Ms. Shalala agreed that Mr. Clinton was “terrific,” but added that “he’s never going to be president of the United States.” Ms. Rivlin asked why not. “He’s got a woman problem,” Ms. Rivlin remembered her answering.

By 1992, Mrs. Clinton was convinced that he was ready, and she confronted the “woman problem” directly in strategy sessions. “We had one meeting that was solely on this subject at which Hillary was present,” said Stanley B. Greenberg, their pollster. “It was an uncomfortable meeting, I can assure you, raising the issue,” he added. “I remember Hillary saying that, ‘Obviously, if I could say no to this question, we would say no, and therefore there is an issue.’ She spoke about this as much as he did.”

But if Mr. Clinton’s dalliances were a challenge, some of his aides worried that so was his wife. Some questioned whether he would look emasculated to have such a strong spouse. “They pigeonholed her,” said Susan Thomases, a close friend of Mrs. Clinton’s who worked on the campaign. “She was so strong a personality that there were people who felt that when they were together her strong personality made him seem weaker.”

Mrs. Clinton struggled with that, trying to find a balance. But she was integral to nearly every decision — from her husband’s ideological positioning down to his campaign song.

Once in the White House, Mrs. Clinton was a different kind of first lady. Put in charge of revamping health care, she recruited a bright and supremely confident adviser in Ira C. Magaziner and assembled a bold if elaborate plan.

She impressed Capitol Hill. “Hillary never turns her head when she’s talking to someone,” noticed former Senator Alan Simpson of Wyoming, then the No. 2 Republican. “She is absolutely riveted. She doesn’t look around, like, ‘Oh, hi there, Tilly. How are you?’ or divert her attention from the person she’s talking to. That’s a gift.”

But scandal was stalking the Clinton White House.

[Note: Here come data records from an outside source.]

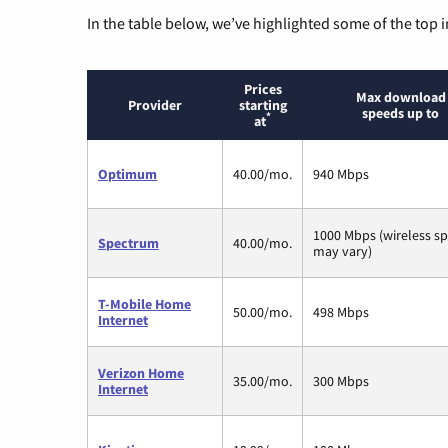
In the table below, we’ve highlighted some of the top i
Prices
Max download
Provider
starting
speeds up to
*
at
Optimum
40.00/mo.
940 Mbps
1000 Mbps (wireless s
Spectrum
40.00/mo.
may vary)
T-Mobile Home
50.00/mo.
498 Mbps
Internet
Verizon Home
35.00/mo.
300 Mbps
Internet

Mr. Clinton lied under oath about an affair with a former intern named Monica Lewinsky. Mr. Clinton denied the affair for months, and Mrs. Clinton publicly said she believed him. But not all of their confidants were so sure.

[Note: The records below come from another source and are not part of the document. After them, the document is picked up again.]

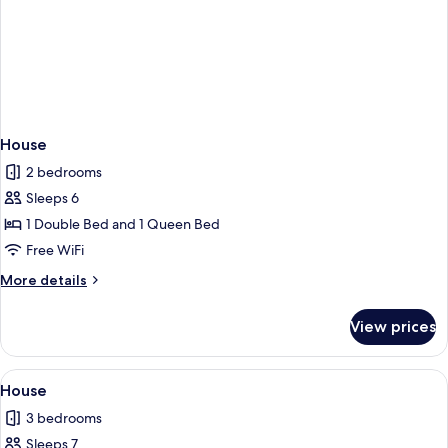
House
2 bedrooms
Sleeps 6
1 Double Bed and 1 Queen Bed
Free WiFi
More
More details
details
for
View prices
House
View
Premium bedding, desk, iron/ironing b
50
House
all
3 bedrooms
photos
Sleeps 7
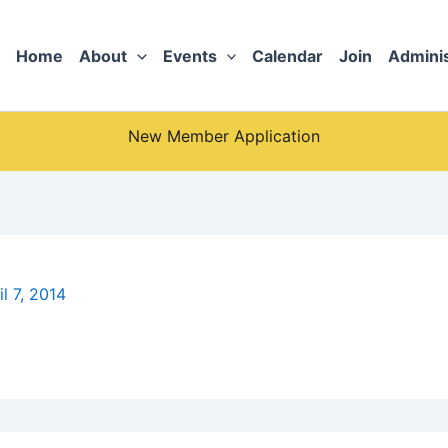
Home
About
Events
Calendar
Join
Adminis
New Member Application
il 7, 2014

Mrs. Clinton was furious with her husband but never contemplated a split. “She would have hit him with a frying pan if one had been handed to her, but I don’t think she ever in her mind imagined leaving him or divorcing him,” she said.

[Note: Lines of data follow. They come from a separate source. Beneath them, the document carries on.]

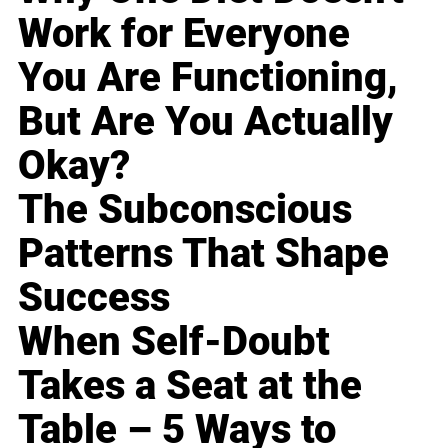
Work for Everyone
You Are Functioning,
But Are You Actually
Okay?
The Subconscious
Patterns That Shape
Success
When Self-Doubt
Takes a Seat at the
Table – 5 Ways to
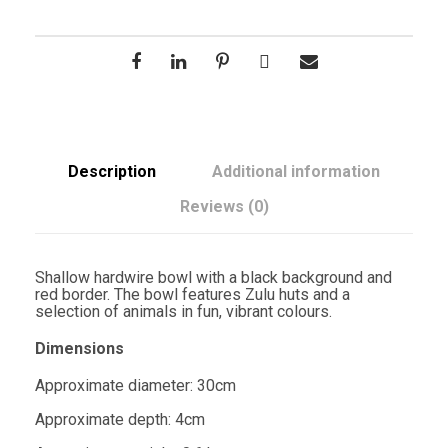
Description
Additional information
Reviews (0)
Shallow hardwire bowl with a black background and
red border. The bowl features Zulu huts and a
selection of animals in fun, vibrant colours.
Dimensions
Approximate diameter: 30cm
Approximate depth: 4cm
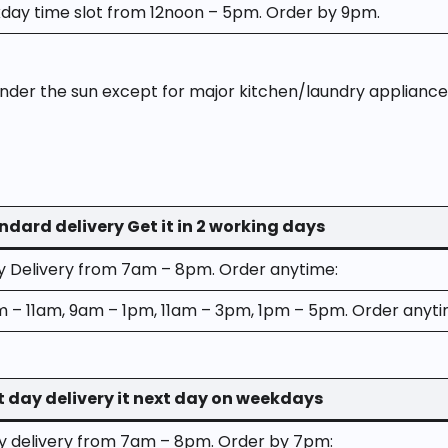
ay time slot from 12noon – 5pm. Order by 9pm.
der the sun except for major kitchen/laundry appliance
ndard delivery Get it in 2 working days
ay Delivery from 7am – 8pm. Order anytime:
m – 11am, 9am – 1pm, 11am – 3pm, 1pm – 5pm. Order anyti
t day delivery it next day on weekdays
ay delivery from 7am – 8pm. Order by 7pm:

Instead, Mrs. Clinton went up to Capitol Hill to rally Democrats against impeachment. “She was absolutely great,” recalled Lawrence Stein, the White House lobbyist. “They loved her. She called it a coup.”

Without her public support, Democrats might have abandoned the president, leading to pressure to resign or even a conviction in the Senate. Once again, Mrs. Clinton had rescued him.